Yik Yak, an app that acts as a local anonymous message board, makes it possible to find users’ exact locations and unique IDs. motherboard reports. A researcher analyzing Yik Yak data was able to access precise GPS coordinates of where posts and comments came from, to within 10 to 15 feet, and said he shared his findings with the company in April.
First launched in 2013, Yik Yak was popular on college campuses, where it was often used to gossip, post updates, and cyberbully other students. After dwindling relevance and failed attempts at content moderation, the app was shut down in 2017, only to rise from the dead last year. In November, said the company it had passed 2 million users.
motherboard spoke to David Teather, a computer science student from Madison, Wisconsin, who brought the security concerns to Yik Yak and published his findings in a blog post. The app shows posts from nearby users, but only shows approximate locations, e.g. B. “about 1 mile away” up to five miles to give users a sense of where updates are coming from in their nearby community.
Although Yik Yak promises anonymity, Teather points out that the combination of GPS coordinates and user IDs could de-anonymize users and find out where people live, as many are likely using it from home and the dates to 10 to 15 feet are accurate. This combination of information could be used to track or watch a specific individual, and Teather mentions that the risk could be higher for people in rural areas where homes are more than 10 to 15 feet apart since a GPS location a user could narrow down to an address.
When motherboard The data is reportedly accessible to researchers like Teather who know how to use tools and write code to extract information – but the risk was real enough to prompt Teather to bring it to Yik Yak’s attention.
I discovered that @YikYakApp Exposes millions of user locations by sending precise GPS coordinates (to within 10-15 feet) of all posts and comments to the app. These can be harvested by malicious actors to track user locations.https://t.co/pgT809okv7
— David Teather (@david_teather) May 9, 2022
“Because user IDs are persistent, it is possible to find out a user’s daily routine of when and where they post YikYaks, this can be used to find out a specific YikYak user’s daily routine,” Teather writes. He listed other ways the data could be misused, such as finding out where someone lives, monitoring users, or breaking into someone’s house when they’re not there.

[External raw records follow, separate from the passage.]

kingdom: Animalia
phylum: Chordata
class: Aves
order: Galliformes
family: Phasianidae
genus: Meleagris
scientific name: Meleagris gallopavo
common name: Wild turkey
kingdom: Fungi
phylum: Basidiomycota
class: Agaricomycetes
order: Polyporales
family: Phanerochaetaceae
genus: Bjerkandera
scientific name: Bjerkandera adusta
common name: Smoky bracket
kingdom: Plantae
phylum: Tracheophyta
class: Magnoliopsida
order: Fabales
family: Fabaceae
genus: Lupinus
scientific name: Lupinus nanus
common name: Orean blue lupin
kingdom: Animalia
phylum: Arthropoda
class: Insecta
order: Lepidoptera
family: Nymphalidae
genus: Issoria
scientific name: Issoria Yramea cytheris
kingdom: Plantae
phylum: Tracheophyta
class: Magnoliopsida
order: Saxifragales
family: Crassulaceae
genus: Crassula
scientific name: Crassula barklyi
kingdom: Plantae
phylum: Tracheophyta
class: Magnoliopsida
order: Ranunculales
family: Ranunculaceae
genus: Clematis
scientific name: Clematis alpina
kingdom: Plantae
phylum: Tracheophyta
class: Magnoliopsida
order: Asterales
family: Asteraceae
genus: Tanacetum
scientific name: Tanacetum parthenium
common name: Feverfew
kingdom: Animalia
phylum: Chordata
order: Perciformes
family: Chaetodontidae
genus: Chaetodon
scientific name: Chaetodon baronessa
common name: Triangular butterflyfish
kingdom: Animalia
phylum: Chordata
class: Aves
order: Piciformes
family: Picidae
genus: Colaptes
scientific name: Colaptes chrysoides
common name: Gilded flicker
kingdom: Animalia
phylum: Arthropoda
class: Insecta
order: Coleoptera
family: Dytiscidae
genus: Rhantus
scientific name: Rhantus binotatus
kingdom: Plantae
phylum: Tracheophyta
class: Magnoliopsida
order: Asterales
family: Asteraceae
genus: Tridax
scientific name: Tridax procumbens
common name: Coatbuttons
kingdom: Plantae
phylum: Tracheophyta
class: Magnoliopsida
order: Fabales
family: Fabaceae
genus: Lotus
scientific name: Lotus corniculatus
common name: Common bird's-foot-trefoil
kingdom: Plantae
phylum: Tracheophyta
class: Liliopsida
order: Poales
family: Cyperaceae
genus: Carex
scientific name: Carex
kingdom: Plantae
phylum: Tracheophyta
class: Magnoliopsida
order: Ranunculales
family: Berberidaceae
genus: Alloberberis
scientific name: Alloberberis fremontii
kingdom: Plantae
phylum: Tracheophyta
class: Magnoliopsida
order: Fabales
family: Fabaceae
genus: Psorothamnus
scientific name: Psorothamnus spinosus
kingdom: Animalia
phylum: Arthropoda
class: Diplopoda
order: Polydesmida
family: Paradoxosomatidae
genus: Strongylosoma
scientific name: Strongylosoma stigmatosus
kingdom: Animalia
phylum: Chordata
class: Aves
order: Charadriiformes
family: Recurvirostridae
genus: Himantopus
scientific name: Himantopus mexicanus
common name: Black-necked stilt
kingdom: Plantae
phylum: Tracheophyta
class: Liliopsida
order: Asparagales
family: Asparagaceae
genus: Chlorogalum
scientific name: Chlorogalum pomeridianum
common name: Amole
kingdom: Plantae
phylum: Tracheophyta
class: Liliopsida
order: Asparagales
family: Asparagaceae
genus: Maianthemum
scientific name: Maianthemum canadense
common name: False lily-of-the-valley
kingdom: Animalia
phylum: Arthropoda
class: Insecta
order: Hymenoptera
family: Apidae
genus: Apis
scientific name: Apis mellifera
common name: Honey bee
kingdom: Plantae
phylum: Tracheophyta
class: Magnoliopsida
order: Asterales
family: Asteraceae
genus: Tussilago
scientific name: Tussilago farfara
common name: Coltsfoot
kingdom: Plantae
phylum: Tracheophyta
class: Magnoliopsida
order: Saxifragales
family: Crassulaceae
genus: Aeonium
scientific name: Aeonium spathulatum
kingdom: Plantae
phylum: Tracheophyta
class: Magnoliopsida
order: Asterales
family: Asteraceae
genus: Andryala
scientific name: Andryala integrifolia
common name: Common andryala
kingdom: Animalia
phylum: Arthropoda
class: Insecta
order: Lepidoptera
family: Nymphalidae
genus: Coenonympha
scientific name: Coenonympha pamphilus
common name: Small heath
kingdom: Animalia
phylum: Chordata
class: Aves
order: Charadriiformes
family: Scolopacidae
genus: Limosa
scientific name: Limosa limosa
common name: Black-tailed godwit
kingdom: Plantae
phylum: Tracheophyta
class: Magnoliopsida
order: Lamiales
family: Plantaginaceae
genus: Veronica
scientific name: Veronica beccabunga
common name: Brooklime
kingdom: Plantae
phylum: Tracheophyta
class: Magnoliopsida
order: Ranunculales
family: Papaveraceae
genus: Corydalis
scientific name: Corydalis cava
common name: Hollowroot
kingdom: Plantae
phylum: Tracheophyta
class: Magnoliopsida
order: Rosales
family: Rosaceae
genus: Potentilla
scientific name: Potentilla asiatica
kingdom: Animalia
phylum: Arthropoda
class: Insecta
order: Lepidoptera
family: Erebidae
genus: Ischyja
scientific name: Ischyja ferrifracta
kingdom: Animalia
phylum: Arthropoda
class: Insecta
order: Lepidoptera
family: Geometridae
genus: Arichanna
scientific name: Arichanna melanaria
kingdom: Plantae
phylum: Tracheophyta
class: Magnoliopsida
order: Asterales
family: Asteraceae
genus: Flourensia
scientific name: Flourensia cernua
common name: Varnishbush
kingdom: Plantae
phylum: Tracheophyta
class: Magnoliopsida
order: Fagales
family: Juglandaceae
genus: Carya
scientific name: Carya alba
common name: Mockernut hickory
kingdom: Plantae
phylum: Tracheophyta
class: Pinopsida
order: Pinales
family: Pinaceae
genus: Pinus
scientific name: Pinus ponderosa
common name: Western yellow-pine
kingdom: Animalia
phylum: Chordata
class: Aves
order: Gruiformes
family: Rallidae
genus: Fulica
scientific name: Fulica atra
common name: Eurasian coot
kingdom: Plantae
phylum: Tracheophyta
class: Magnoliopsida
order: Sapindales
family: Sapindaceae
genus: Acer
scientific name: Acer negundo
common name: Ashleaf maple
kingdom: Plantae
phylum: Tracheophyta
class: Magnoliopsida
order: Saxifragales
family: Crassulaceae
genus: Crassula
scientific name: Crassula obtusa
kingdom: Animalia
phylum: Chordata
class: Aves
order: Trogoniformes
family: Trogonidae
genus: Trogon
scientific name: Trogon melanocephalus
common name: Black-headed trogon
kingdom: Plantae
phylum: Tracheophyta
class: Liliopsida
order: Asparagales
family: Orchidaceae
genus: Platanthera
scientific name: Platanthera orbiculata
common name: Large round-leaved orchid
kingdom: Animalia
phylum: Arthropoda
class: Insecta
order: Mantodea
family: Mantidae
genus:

Yik Yak did not respond to a request for comment from The edge.
Corresponding motherboard, The latest version of the app released by Yik Yak no longer shows precise location and user IDs, but Teather says it can still get this information using previous versions of the app.
“If YikYak took this more seriously, they would limit the return of these fields and break older versions and force users to upgrade to a newer version of the app,” he wrote in the blog post.